Uday Shankar's father was a Sanskrit scholar, who graduated with honours from the University of Calcutta and later studied at Oxford University, where he became a Doctor of Philosophy. Because his father moved frequently on account of his work, the family spent much time in Uday's maternal uncle's house at Nasratpur with his mother and brothers. Uday's studies also took place at various locations including Nasratpur, Gazipur, Varanasi, and Jhalawar. At his Gazipur school, he learnt music and photography from Ambika Charan Mukhopaddhay, his Drawing and Crafts teacher.
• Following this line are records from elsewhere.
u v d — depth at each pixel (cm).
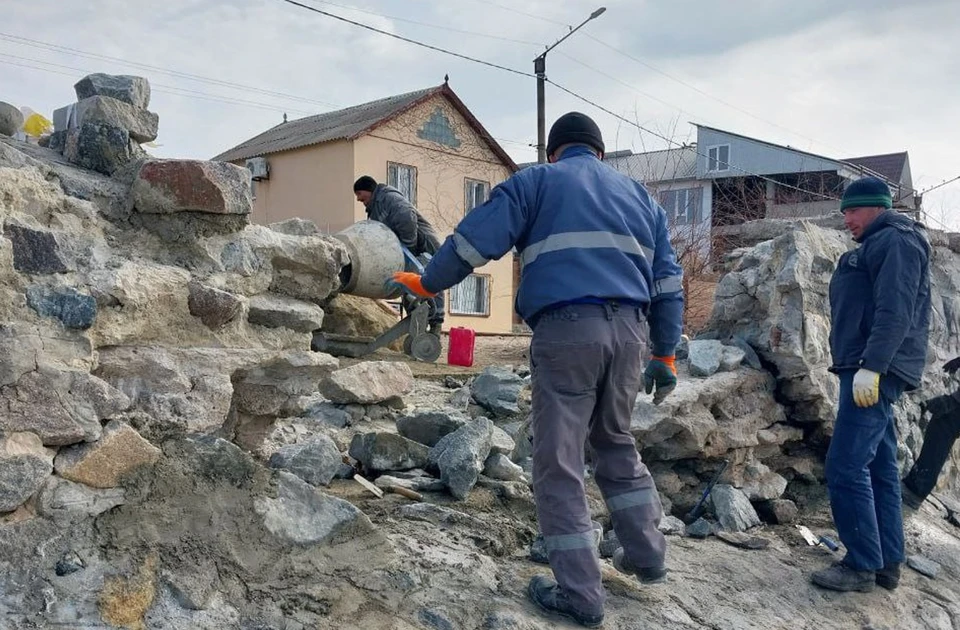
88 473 260
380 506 386
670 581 382
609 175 346
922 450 550
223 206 312
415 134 2156
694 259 1233
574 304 320
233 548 281
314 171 2138
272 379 345
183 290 298
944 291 763
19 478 244
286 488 303
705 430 491
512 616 304
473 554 349
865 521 419
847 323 433
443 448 436
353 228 841
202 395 298
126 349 284
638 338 331
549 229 326
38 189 280
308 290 346
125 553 260
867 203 436
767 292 550
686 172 2069
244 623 262
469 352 880
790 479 564
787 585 416
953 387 750
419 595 304
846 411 428
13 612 231
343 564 302
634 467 349
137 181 305
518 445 502
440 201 2217
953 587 470
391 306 1139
In 1918, at the age of eighteen, he was sent to Mumbai to train at the J. J. School of Art and then to Gandharva Mahavidyalaya. By now, Shyam Shankar had resigned his post in Jhalawar and moved to London. Here he married an English woman and practised law, before becoming an amateur impresario, introducing Indian dance and music to Britain. Subsequently, Uday joined his father in London, and on 23 August 1920, joined the Royal College of Art, London to study painting under Sir William Rothenstein. He danced at a few charity performances that his father had organized in London, and on one such occasion, noted Russian ballerina Anna Pavlova happened to be present. This was to have a lasting impact on his career.

Career

Uday Shankar did not have any formal training in any of the Indian classical dance forms. Nevertheless, his presentations were creative. From a young age, he had been exposed to both Indian classical dance and folk dance, as well as to ballet during his stay in Europe. He decided to bring elements of both the styles together to create a new dance, which he called Hi-dance. He went on to translate classical Indian dance forms and their iconography to dance movements, after studying the Rajput painting and Mughal painting styles at the British Museum. Further, during his stay in Britain, he came across several performing artists, subsequently when he left for Rome on the 'Prix de Rome' scholarship of French Government, for advanced studies in art.

Soon his interaction with such artists grew and so did the idea to transform Indian dance into a contemporary form. The turning point came with his first meetings with legendary Russian ballerina Anna Pavlova. She was looking for artists to collaborate on India-based themes. This led to the creation of ballets based on Hindu themes, 'Radha-Krishna', a duet with Anna, and 'Hindu Wedding', for inclusion in her production, 'Oriental Impressions'. The ballet was presented at the Royal Opera House, Covent Garden, in London. Later he continued to conceive and choreograph ballets, including one based on the Ajanta Caves frescoes, which was performed across the United States. In time his style of dance came to be known as 'Hi-dance', though later he called it 'Creative dance'.

He worked with Anna for one and a half years, before starting out on his own in Paris.

Shankar returned to India in 1927, along with a French pianist, Simon Barbiere, who was now his disciple and dance partner, and a Swiss sculptress, Alice Boner, who wanted to study Indian art history. He was welcomed by Rabindranath Tagore himself, who also persuaded him to open a performing arts school in India.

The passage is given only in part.